▶ About this task
Please output every one of the following lines word for word, changing nothing.

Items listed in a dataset
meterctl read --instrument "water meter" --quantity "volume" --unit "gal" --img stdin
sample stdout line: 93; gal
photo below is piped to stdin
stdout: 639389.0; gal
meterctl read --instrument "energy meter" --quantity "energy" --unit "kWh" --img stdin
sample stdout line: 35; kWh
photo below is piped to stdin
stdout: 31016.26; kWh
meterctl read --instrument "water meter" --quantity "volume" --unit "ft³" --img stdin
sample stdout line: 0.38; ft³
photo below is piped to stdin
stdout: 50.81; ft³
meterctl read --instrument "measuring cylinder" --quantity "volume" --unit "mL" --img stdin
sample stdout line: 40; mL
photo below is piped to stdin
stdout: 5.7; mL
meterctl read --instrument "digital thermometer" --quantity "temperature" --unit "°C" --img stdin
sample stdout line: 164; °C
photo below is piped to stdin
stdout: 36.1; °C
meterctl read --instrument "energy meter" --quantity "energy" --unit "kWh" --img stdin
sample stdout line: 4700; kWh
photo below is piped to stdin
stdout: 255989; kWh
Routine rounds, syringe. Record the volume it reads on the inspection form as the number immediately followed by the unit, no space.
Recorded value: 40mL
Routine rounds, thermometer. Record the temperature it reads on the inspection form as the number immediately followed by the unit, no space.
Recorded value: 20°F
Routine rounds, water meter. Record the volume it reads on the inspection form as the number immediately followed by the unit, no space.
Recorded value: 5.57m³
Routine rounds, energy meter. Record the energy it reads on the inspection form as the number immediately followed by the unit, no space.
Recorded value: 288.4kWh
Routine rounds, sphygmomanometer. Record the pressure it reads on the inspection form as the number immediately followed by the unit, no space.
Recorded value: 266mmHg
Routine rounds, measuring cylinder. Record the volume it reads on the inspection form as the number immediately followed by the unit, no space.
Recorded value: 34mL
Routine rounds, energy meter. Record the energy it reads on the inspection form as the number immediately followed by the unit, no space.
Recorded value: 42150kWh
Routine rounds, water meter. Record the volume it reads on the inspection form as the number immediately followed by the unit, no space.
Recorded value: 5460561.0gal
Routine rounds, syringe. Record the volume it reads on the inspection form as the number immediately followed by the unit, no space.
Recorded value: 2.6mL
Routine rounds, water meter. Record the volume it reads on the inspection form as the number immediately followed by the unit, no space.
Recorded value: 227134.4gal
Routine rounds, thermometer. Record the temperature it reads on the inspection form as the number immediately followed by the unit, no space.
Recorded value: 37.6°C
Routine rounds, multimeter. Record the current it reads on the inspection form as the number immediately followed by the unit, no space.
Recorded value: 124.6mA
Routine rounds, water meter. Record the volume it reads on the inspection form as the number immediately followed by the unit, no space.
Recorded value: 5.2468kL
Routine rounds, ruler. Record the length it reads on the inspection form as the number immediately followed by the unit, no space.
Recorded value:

▶ Solution below
meterctl read --instrument "water meter" --quantity "volume" --unit "gal" --img stdin
sample stdout line: 93; gal
photo below is piped to stdin
stdout: 639389.0; gal
meterctl read --instrument "energy meter" --quantity "energy" --unit "kWh" --img stdin
sample stdout line: 35; kWh
photo below is piped to stdin
stdout: 31016.26; kWh
meterctl read --instrument "water meter" --quantity "volume" --unit "ft³" --img stdin
sample stdout line: 0.38; ft³
photo below is piped to stdin
stdout: 50.81; ft³
meterctl read --instrument "measuring cylinder" --quantity "volume" --unit "mL" --img stdin
sample stdout line: 40; mL
photo below is piped to stdin
stdout: 5.7; mL
meterctl read --instrument "digital thermometer" --quantity "temperature" --unit "°C" --img stdin
sample stdout line: 164; °C
photo below is piped to stdin
stdout: 36.1; °C
meterctl read --instrument "energy meter" --quantity "energy" --unit "kWh" --img stdin
sample stdout line: 4700; kWh
photo below is piped to stdin
stdout: 255989; kWh
Routine rounds, syringe. Record the volume it reads on the inspection form as the number immediately followed by the unit, no space.
Recorded value: 40mL
Routine rounds, thermometer. Record the temperature it reads on the inspection form as the number immediately followed by the unit, no space.
Recorded value: 20°F
Routine rounds, water meter. Record the volume it reads on the inspection form as the number immediately followed by the unit, no space.
Recorded value: 5.57m³
Routine rounds, energy meter. Record the energy it reads on the inspection form as the number immediately followed by the unit, no space.
Recorded value: 288.4kWh
Routine rounds, sphygmomanometer. Record the pressure it reads on the inspection form as the number immediately followed by the unit, no space.
Recorded value: 266mmHg
Routine rounds, measuring cylinder. Record the volume it reads on the inspection form as the number immediately followed by the unit, no space.
Recorded value: 34mL
Routine rounds, energy meter. Record the energy it reads on the inspection form as the number immediately followed by the unit, no space.
Recorded value: 42150kWh
Routine rounds, water meter. Record the volume it reads on the inspection form as the number immediately followed by the unit, no space.
Recorded value: 5460561.0gal
Routine rounds, syringe. Record the volume it reads on the inspection form as the number immediately followed by the unit, no space.
Recorded value: 2.6mL
Routine rounds, water meter. Record the volume it reads on the inspection form as the number immediately followed by the unit, no space.
Recorded value: 227134.4gal
Routine rounds, thermometer. Record the temperature it reads on the inspection form as the number immediately followed by the unit, no space.
Recorded value: 37.6°C
Routine rounds, multimeter. Record the current it reads on the inspection form as the number immediately followed by the unit, no space.
Recorded value: 124.6mA
Routine rounds, water meter. Record the volume it reads on the inspection form as the number immediately followed by the unit, no space.
Recorded value: 5.2468kL
Routine rounds, ruler. Record the length it reads on the inspection form as the number immediately followed by the unit, no space.
Recorded value:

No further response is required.